++++ DATASET EXCERPTS

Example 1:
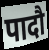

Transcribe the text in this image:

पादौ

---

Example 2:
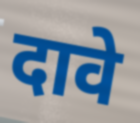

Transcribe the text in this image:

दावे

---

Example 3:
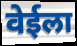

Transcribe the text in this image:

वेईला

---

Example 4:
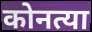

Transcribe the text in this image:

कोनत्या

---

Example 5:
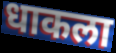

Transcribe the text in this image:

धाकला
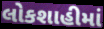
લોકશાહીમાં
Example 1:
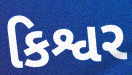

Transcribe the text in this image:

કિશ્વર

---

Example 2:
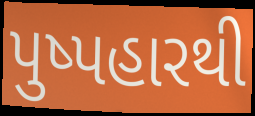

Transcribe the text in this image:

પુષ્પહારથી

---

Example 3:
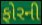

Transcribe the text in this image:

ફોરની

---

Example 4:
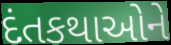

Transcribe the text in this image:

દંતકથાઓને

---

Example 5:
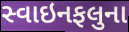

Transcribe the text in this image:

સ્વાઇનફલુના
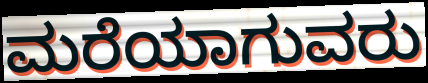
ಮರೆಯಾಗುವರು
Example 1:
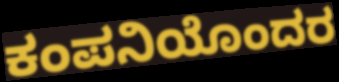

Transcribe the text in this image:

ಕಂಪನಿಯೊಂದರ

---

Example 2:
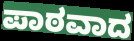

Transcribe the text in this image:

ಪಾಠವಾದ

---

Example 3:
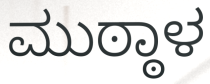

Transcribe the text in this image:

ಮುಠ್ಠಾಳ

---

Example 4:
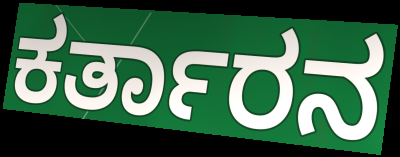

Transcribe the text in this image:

++++++++

WHAT YOU SHOULD DO: A verbatim copy of the data, with all pictures omitted, is the required output.

WRITTEN REPLY:
Example 1:

Transcribe the text in this image:

पादौ

---

Example 2:

Transcribe the text in this image:

दावे

---

Example 3:

Transcribe the text in this image:

वेईला

---

Example 4:

Transcribe the text in this image:

कोनत्या

---

Example 5:

Transcribe the text in this image:

धाकला
લોકશાહીમાં
Example 1:

Transcribe the text in this image:

કિશ્વર

---

Example 2:

Transcribe the text in this image:

પુષ્પહારથી

---

Example 3:

Transcribe the text in this image:

ફોરની

---

Example 4:

Transcribe the text in this image:

દંતકથાઓને

---

Example 5:

Transcribe the text in this image:

સ્વાઇનફલુના
ಮರೆಯಾಗುವರು
Example 1:

Transcribe the text in this image:

ಕಂಪನಿಯೊಂದರ

---

Example 2:

Transcribe the text in this image:

ಪಾಠವಾದ

---

Example 3:

Transcribe the text in this image:

ಮುಠ್ಠಾಳ

---

Example 4:

Transcribe the text in this image:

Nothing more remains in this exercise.